BEGIN Extracted records

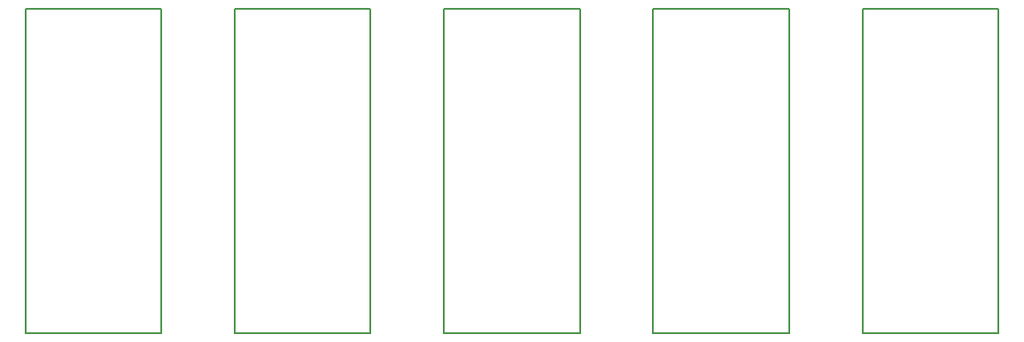
<source format=gbr>
%TF.GenerationSoftware,Altium Limited,Altium Designer,21.2.2 (38)*%
G04 Layer_Color=8388736*
%FSLAX45Y45*%
%MOMM*%
%TF.SameCoordinates,908A5498-0BB4-4271-8F68-DE63ACD0DB91*%
%TF.FilePolarity,Positive*%
%TF.FileFunction,Other,Mechanical_2*%
%TF.Part,Single*%
G01*
G75*
%TA.AperFunction,NonConductor*%
%ADD12C,0.20000*%
D12*
X8350000Y450000D02*
X9650000D01*
Y3550000D01*
X8350000D02*
X9650000D01*
X8350000Y450000D02*
Y3550000D01*
X6350000Y450000D02*
X7650000D01*
Y3550000D01*
X6350000D02*
X7650000D01*
X6350000Y450000D02*
Y3550000D01*
X4350000Y450000D02*
X5650000D01*
Y3550000D01*
X4350000D02*
X5650000D01*
X4350000Y450000D02*
Y3550000D01*
X2350000Y450000D02*
X3650000D01*
Y3550000D01*
X2350000D02*
X3650000D01*
X2350000Y450000D02*
Y3550000D01*
X350000Y450000D02*
X1650000D01*
Y3550000D01*
X350000D02*
X1650000D01*
X350000Y450000D02*
Y3550000D01*
%TF.MD5,5383d6111a3e75bdbf056f5d3871a05e*%
M02*

</source>
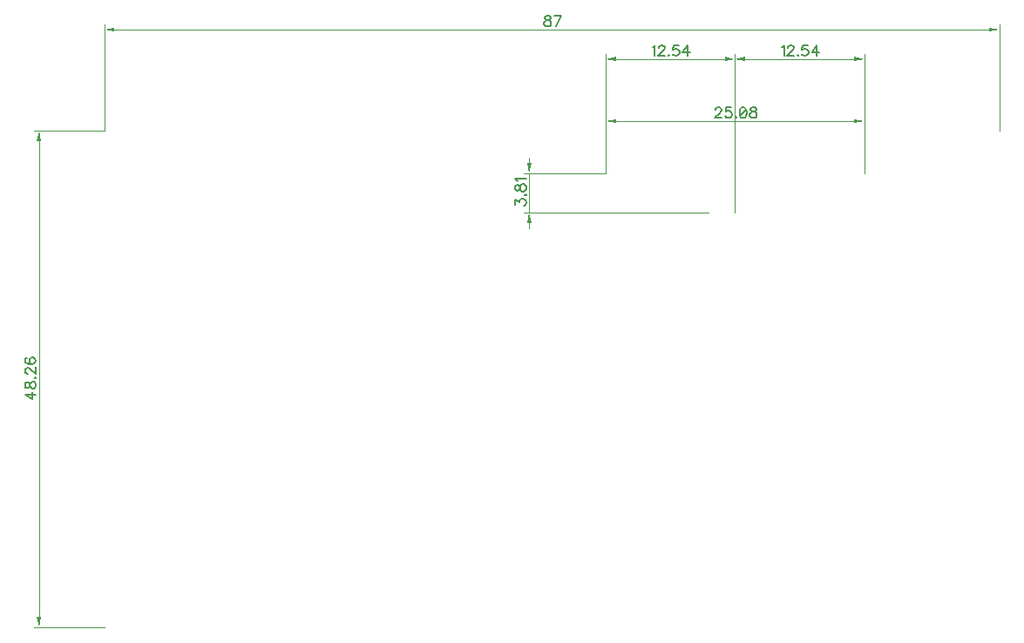
<source format=gbr>
G04 DipTrace 2.4.0.2*
%INTop_size.gbr*%
%MOIN*%
%ADD13C,0.0014*%
%ADD90C,0.0062*%
%FSLAX44Y44*%
G04*
G70*
G90*
G75*
G01*
%LNTopDimension*%
%LPD*%
X0Y19000D2*
D13*
Y23072D1*
X34250Y19000D2*
Y23072D1*
X17125Y22875D2*
X394D1*
G36*
X0D2*
X394Y22954D1*
Y22796D1*
X0Y22875D1*
G37*
X17125D2*
D13*
X33856D1*
G36*
X34250D2*
X33856Y22796D1*
Y22954D1*
X34250Y22875D1*
G37*
X0Y19000D2*
D13*
X-2698D1*
X0Y0D2*
X-2698D1*
X-2501Y9500D2*
Y18606D1*
G36*
Y19000D2*
X-2422Y18606D1*
X-2580D1*
X-2501Y19000D1*
G37*
Y9500D2*
D13*
Y394D1*
G36*
Y0D2*
X-2580Y394D1*
X-2422D1*
X-2501Y0D1*
G37*
X23125Y15875D2*
D13*
X16053D1*
X19188Y17375D2*
X16053D1*
X16250D2*
Y15875D1*
Y17966D2*
Y17769D1*
G36*
Y17375D2*
X16171Y17769D1*
X16329D1*
X16250Y17375D1*
G37*
Y15284D2*
D13*
Y15481D1*
G36*
Y15875D2*
X16329Y15481D1*
X16171D1*
X16250Y15875D1*
G37*
X24125D2*
D13*
Y21947D1*
X19188Y17375D2*
Y21947D1*
X21656Y21750D2*
X23731D1*
G36*
X24125D2*
X23731Y21671D1*
Y21829D1*
X24125Y21750D1*
G37*
X21656D2*
D13*
X19581D1*
G36*
X19188D2*
X19581Y21829D1*
Y21671D1*
X19188Y21750D1*
G37*
X24125Y15875D2*
D13*
Y21947D1*
X29062Y17375D2*
Y21947D1*
X26594Y21750D2*
X24519D1*
G36*
X24125D2*
X24519Y21829D1*
Y21671D1*
X24125Y21750D1*
G37*
X26594D2*
D13*
X28669D1*
G36*
X29062D2*
X28669Y21671D1*
Y21829D1*
X29062Y21750D1*
G37*
X19188Y17375D2*
D13*
Y19572D1*
X29062Y17375D2*
Y19572D1*
X24125Y19375D2*
X19581D1*
G36*
X19188D2*
X19581Y19454D1*
Y19296D1*
X19188Y19375D1*
G37*
X24125D2*
D13*
X28669D1*
G36*
X29062D2*
X28669Y19296D1*
Y19454D1*
X29062Y19375D1*
G37*
X16922Y23399D2*
D90*
X16865Y23380D1*
X16845Y23342D1*
Y23303D1*
X16865Y23265D1*
X16903Y23246D1*
X16979Y23227D1*
X17037Y23208D1*
X17075Y23169D1*
X17094Y23131D1*
Y23074D1*
X17075Y23036D1*
X17056Y23016D1*
X16998Y22997D1*
X16922D1*
X16865Y23016D1*
X16845Y23036D1*
X16826Y23074D1*
Y23131D1*
X16845Y23169D1*
X16884Y23208D1*
X16941Y23227D1*
X17017Y23246D1*
X17056Y23265D1*
X17075Y23303D1*
Y23342D1*
X17056Y23380D1*
X16998Y23399D1*
X16922D1*
X17294Y22997D2*
X17485Y23399D1*
X17217D1*
X-2623Y8921D2*
X-3025D1*
X-2757Y8729D1*
Y9016D1*
X-3025Y9235D2*
X-3006Y9178D1*
X-2968Y9159D1*
X-2929D1*
X-2891Y9178D1*
X-2872Y9216D1*
X-2853Y9293D1*
X-2834Y9350D1*
X-2795Y9388D1*
X-2757Y9407D1*
X-2700D1*
X-2662Y9388D1*
X-2642Y9369D1*
X-2623Y9312D1*
Y9235D1*
X-2642Y9178D1*
X-2662Y9159D1*
X-2700Y9140D1*
X-2757D1*
X-2795Y9159D1*
X-2834Y9197D1*
X-2853Y9254D1*
X-2872Y9331D1*
X-2891Y9369D1*
X-2929Y9388D1*
X-2968D1*
X-3006Y9369D1*
X-3025Y9312D1*
Y9235D1*
X-2662Y9550D2*
X-2642Y9531D1*
X-2623Y9550D1*
X-2642Y9569D1*
X-2662Y9550D1*
X-2929Y9712D2*
X-2948D1*
X-2987Y9731D1*
X-3006Y9750D1*
X-3025Y9789D1*
Y9865D1*
X-3006Y9903D1*
X-2987Y9922D1*
X-2948Y9942D1*
X-2910D1*
X-2872Y9922D1*
X-2815Y9884D1*
X-2623Y9693D1*
Y9961D1*
X-2968Y10314D2*
X-3006Y10295D1*
X-3025Y10237D1*
Y10199D1*
X-3006Y10142D1*
X-2948Y10103D1*
X-2853Y10084D1*
X-2757D1*
X-2681Y10103D1*
X-2642Y10142D1*
X-2623Y10199D1*
Y10218D1*
X-2642Y10275D1*
X-2681Y10314D1*
X-2738Y10333D1*
X-2757D1*
X-2815Y10314D1*
X-2853Y10275D1*
X-2872Y10218D1*
Y10199D1*
X-2853Y10142D1*
X-2815Y10103D1*
X-2757Y10084D1*
X15726Y16174D2*
Y16384D1*
X15879Y16270D1*
Y16327D1*
X15898Y16365D1*
X15917Y16384D1*
X15975Y16404D1*
X16013D1*
X16070Y16384D1*
X16109Y16346D1*
X16128Y16289D1*
Y16231D1*
X16109Y16174D1*
X16089Y16155D1*
X16051Y16136D1*
X16089Y16546D2*
X16109Y16527D1*
X16128Y16546D1*
X16109Y16566D1*
X16089Y16546D1*
X15726Y16785D2*
X15745Y16728D1*
X15783Y16708D1*
X15822D1*
X15860Y16728D1*
X15879Y16766D1*
X15898Y16842D1*
X15917Y16900D1*
X15956Y16938D1*
X15994Y16957D1*
X16051D1*
X16089Y16938D1*
X16109Y16919D1*
X16128Y16861D1*
Y16785D1*
X16109Y16728D1*
X16089Y16708D1*
X16051Y16689D1*
X15994D1*
X15956Y16708D1*
X15917Y16747D1*
X15898Y16804D1*
X15879Y16880D1*
X15860Y16919D1*
X15822Y16938D1*
X15783D1*
X15745Y16919D1*
X15726Y16861D1*
Y16785D1*
X15803Y17080D2*
X15783Y17119D1*
X15726Y17176D1*
X16128D1*
X20961Y22197D2*
X21000Y22217D1*
X21057Y22274D1*
Y21872D1*
X21200Y22178D2*
Y22197D1*
X21219Y22236D1*
X21238Y22255D1*
X21277Y22274D1*
X21353D1*
X21391Y22255D1*
X21410Y22236D1*
X21430Y22197D1*
Y22159D1*
X21410Y22121D1*
X21372Y22064D1*
X21181Y21872D1*
X21449D1*
X21591Y21911D2*
X21572Y21891D1*
X21591Y21872D1*
X21611Y21891D1*
X21591Y21911D1*
X21964Y22274D2*
X21773D1*
X21754Y22102D1*
X21773Y22121D1*
X21830Y22140D1*
X21887D1*
X21945Y22121D1*
X21983Y22083D1*
X22002Y22025D1*
Y21987D1*
X21983Y21930D1*
X21945Y21891D1*
X21887Y21872D1*
X21830D1*
X21773Y21891D1*
X21754Y21911D1*
X21734Y21949D1*
X22317Y21872D2*
Y22274D1*
X22126Y22006D1*
X22413D1*
X25899Y22197D2*
X25937Y22217D1*
X25995Y22274D1*
Y21872D1*
X26138Y22178D2*
Y22197D1*
X26157Y22236D1*
X26176Y22255D1*
X26214Y22274D1*
X26291D1*
X26329Y22255D1*
X26348Y22236D1*
X26367Y22197D1*
Y22159D1*
X26348Y22121D1*
X26310Y22064D1*
X26118Y21872D1*
X26386D1*
X26529Y21911D2*
X26510Y21891D1*
X26529Y21872D1*
X26548Y21891D1*
X26529Y21911D1*
X26901Y22274D2*
X26710D1*
X26691Y22102D1*
X26710Y22121D1*
X26768Y22140D1*
X26825D1*
X26882Y22121D1*
X26921Y22083D1*
X26940Y22025D1*
Y21987D1*
X26921Y21930D1*
X26882Y21891D1*
X26825Y21872D1*
X26768D1*
X26710Y21891D1*
X26691Y21911D1*
X26672Y21949D1*
X27255Y21872D2*
Y22274D1*
X27063Y22006D1*
X27350D1*
X23373Y19803D2*
Y19822D1*
X23392Y19861D1*
X23411Y19880D1*
X23450Y19899D1*
X23526D1*
X23564Y19880D1*
X23583Y19861D1*
X23603Y19822D1*
Y19784D1*
X23583Y19746D1*
X23545Y19689D1*
X23354Y19497D1*
X23622D1*
X23975Y19899D2*
X23784D1*
X23765Y19727D1*
X23784Y19746D1*
X23841Y19765D1*
X23898D1*
X23956Y19746D1*
X23994Y19708D1*
X24013Y19650D1*
Y19612D1*
X23994Y19555D1*
X23956Y19516D1*
X23898Y19497D1*
X23841D1*
X23784Y19516D1*
X23765Y19536D1*
X23745Y19574D1*
X24156Y19536D2*
X24137Y19516D1*
X24156Y19497D1*
X24175Y19516D1*
X24156Y19536D1*
X24414Y19899D2*
X24356Y19880D1*
X24318Y19822D1*
X24299Y19727D1*
Y19669D1*
X24318Y19574D1*
X24356Y19516D1*
X24414Y19497D1*
X24452D1*
X24509Y19516D1*
X24547Y19574D1*
X24567Y19669D1*
Y19727D1*
X24547Y19822D1*
X24509Y19880D1*
X24452Y19899D1*
X24414D1*
X24547Y19822D2*
X24318Y19574D1*
X24786Y19899D2*
X24729Y19880D1*
X24709Y19842D1*
Y19803D1*
X24729Y19765D1*
X24767Y19746D1*
X24843Y19727D1*
X24901Y19708D1*
X24939Y19669D1*
X24958Y19631D1*
Y19574D1*
X24939Y19536D1*
X24920Y19516D1*
X24862Y19497D1*
X24786D1*
X24729Y19516D1*
X24709Y19536D1*
X24690Y19574D1*
Y19631D1*
X24709Y19669D1*
X24748Y19708D1*
X24805Y19727D1*
X24881Y19746D1*
X24920Y19765D1*
X24939Y19803D1*
Y19842D1*
X24920Y19880D1*
X24862Y19899D1*
X24786D1*
M02*

</source>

END Extracted records

§ **Task directions**
Your task for the entries above: copy exactly the span starting with the line with "X-2948Y10103D1*" and going on through the line with "X16128Y16289D1*", both lines included, and nothing else.

§ **Result for this exercise**
X-2948Y10103D1*
X-2853Y10084D1*
X-2757D1*
X-2681Y10103D1*
X-2642Y10142D1*
X-2623Y10199D1*
Y10218D1*
X-2642Y10275D1*
X-2681Y10314D1*
X-2738Y10333D1*
X-2757D1*
X-2815Y10314D1*
X-2853Y10275D1*
X-2872Y10218D1*
Y10199D1*
X-2853Y10142D1*
X-2815Y10103D1*
X-2757Y10084D1*
X15726Y16174D2*
Y16384D1*
X15879Y16270D1*
Y16327D1*
X15898Y16365D1*
X15917Y16384D1*
X15975Y16404D1*
X16013D1*
X16070Y16384D1*
X16109Y16346D1*
X16128Y16289D1*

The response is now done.